Holding an evangelism series in a remote part of the country is not an unusual event in Kenya. For years, the Seventh-day Adventist Church in Kenya has been working hard to reach every corner of the country with the Adventist message. The approach typically results in baptisms and the start of a new congregation.

But there was a problem. The new believers didn’t have a permanent place of worship—until now.

In early October, the Adventist Church in Kenya embarked on a campaign to reach the Dasaanach tribe in northern Kenya. The Dasaanach people are a semi-nomadic group who dwell in parts of Ethiopia, Kenya, and Sudan.
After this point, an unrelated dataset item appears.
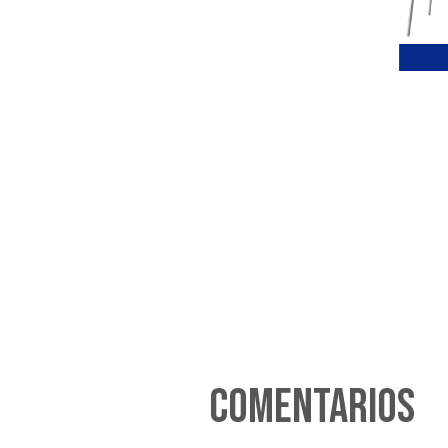
Comentarios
In Kenya, a contingent of Dasaanach live in the remote village of Ileret, located on the eastern shore of Lake Turkana and near the Ethiopian border.

After weeks of evangelism meetings, Bible studies, and baptismal classes, the Adventist Church baptized 765 people of the Dasaanach tribe and established four new congregations. Four missionaries will stay in the Ileret area to continue nurturing the new groups, and each congregation now has a One-Day Church, constructed by Maranatha Volunteers International.
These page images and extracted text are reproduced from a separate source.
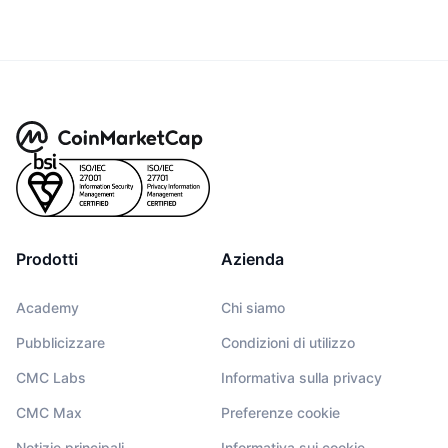
Prodotti
Azienda
Academy
Chi siamo
Pubblicizzare
Condizioni di utilizzo
CMC Labs
Informativa sulla privacy
CMC Max
Preferenze cookie
Notizie principali
Informativa sui cookie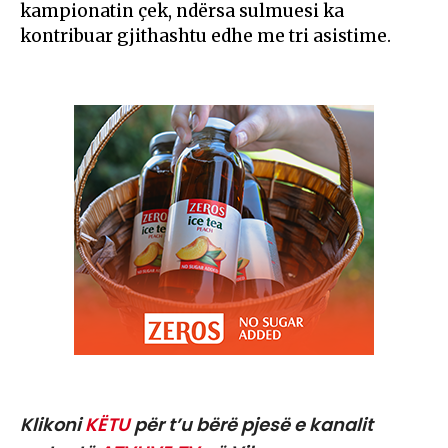
kampionatin çek, ndërsa sulmuesi ka
kontribuar gjithashtu edhe me tri asistime.
Klikoni
KËTU
për t’u bërë pjesë e kanalit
“The presence of Maranatha has made a great impact in our mission. Earlier, it used to be a shame because people would hear the message, identify with us. But then there was a disconnect as there was no church for the new members,” said John Kiragu Ngunyi, president of the Adventist Church in Central Kenya. “The problem of retention and nurturing has been solved by your ministry through buildings.”

The actual construction took place during the meetings. The synergy of both projects unfolding at once created a positive energy and enthusiasm in the village.

“The churches built by Maranatha were a great blessing to the communities. The speed at which the beautiful churches were erected amazed the community. Having a place to worship their God gave the people hope, pride, and joy,” said Robert Tinega, director for evangelism for the Adventist Church in Central Rift Valley Conference.

The gratitude was so great that one tribe offered a goat to Maranatha, a gift of tremendous value from the Dasaanach, who have little food or water available to them. The tribe is extremely isolated in Ileret; bearing construction materials and gear, it took Maranatha’s crew four days to reach the village.

This is a new region for outreach for the Adventist Church, and they have asked Maranatha to build a total of 15-20 churches in the area. There is also an urgent need for clean water, and Maranatha will be examining the possibility of providing wells in Ileret.